In fact the numbers claiming job seekers allowance for more than twelve months have come down when compared to December 2010. But between November and December 2011 they showed a slight rise from 8.9 per cent of claimants in the constituency to 9.1 per cent. The number of new apprenticeships for 2010-2011 are provisional and because of changes to the apprentice programme cannot reliably be compared with earlier years.
It may (so far) be an unusually mild winter, but figures on the economy have a very wintry feel. This week’s announcement showing that Britain’s economy shrank in the last three months of 2011, has led to fresh forecasts of more problems ahead for family budgets, shops and jobs.
The unemployment figures for the Devizes constituency are indeed getting worse. Although the total number of those claiming job seekers allowance was ‘only’ 1,081 last month, that was a 20.5 per cent increase on December 2010.
Rachel Reeves had rounded down the percentage of claimants aged twenty-four and under in the Devizes constituency – the actual figure in December 2011 was 36.7 per cent up on the previous year.
Devizes’ position in the league table of constituencies has worsened considerably. In December 2010 it was at 502 out of 533 English constituencies – just 31 places from being the constituency with the least unemployment. With the November figures Devizes had slipped to 483rd place and in the most recent figures – issued this month – it’s 475thplace. A year-on-year drop of twenty-seven places.

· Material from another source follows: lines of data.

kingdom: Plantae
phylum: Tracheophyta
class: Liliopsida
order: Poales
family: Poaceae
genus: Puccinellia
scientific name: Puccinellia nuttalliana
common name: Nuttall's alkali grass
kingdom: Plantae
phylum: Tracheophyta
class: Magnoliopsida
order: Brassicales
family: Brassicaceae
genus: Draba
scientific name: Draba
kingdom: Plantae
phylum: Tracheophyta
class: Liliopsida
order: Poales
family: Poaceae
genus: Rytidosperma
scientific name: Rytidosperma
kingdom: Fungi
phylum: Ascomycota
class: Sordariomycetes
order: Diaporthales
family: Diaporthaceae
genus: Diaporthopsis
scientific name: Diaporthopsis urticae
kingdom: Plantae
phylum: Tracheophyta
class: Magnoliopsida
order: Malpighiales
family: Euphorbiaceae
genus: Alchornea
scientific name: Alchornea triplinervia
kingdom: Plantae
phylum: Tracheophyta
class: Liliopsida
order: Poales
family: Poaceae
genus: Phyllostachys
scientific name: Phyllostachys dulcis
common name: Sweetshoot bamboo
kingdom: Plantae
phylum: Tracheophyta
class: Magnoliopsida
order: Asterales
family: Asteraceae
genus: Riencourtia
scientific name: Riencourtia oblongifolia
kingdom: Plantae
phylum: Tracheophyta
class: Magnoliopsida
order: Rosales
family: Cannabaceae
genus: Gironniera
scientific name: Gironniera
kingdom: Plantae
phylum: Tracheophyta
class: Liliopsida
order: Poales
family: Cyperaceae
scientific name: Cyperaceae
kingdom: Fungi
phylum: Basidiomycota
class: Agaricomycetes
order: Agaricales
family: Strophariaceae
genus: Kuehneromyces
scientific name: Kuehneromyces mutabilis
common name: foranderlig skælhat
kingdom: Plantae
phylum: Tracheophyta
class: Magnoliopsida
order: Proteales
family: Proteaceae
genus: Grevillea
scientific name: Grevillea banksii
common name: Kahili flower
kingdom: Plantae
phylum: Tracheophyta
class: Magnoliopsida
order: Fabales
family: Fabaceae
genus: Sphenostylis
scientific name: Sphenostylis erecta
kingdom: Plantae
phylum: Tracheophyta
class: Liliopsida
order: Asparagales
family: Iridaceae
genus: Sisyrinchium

The official, headline-grabbing unemployment figures hide the fact that of the 29,120,000 people in employment in Britain, 7,860,000 are in part-time work. And that figure rose over the last quarter by another 75,000. Twenty-seven per cent of those in employment are now part-time workers.
Many of those will, of course, work part-time by choice. But these figures themselves hide some very part-time work indeed.
Recently a case came to light of a young man who signed a “zero hours contract” to work for a high street retailer. This means he has been called in during a week for as little as one four hour shift – earning him £15 before tax. In the official figures he counts as an employed person.
His employer told him that if he looked for other work to increase his weekly earnings, he would be dismissed. And 2012 is the two hundredth anniversary of Charles Dickens’ birth.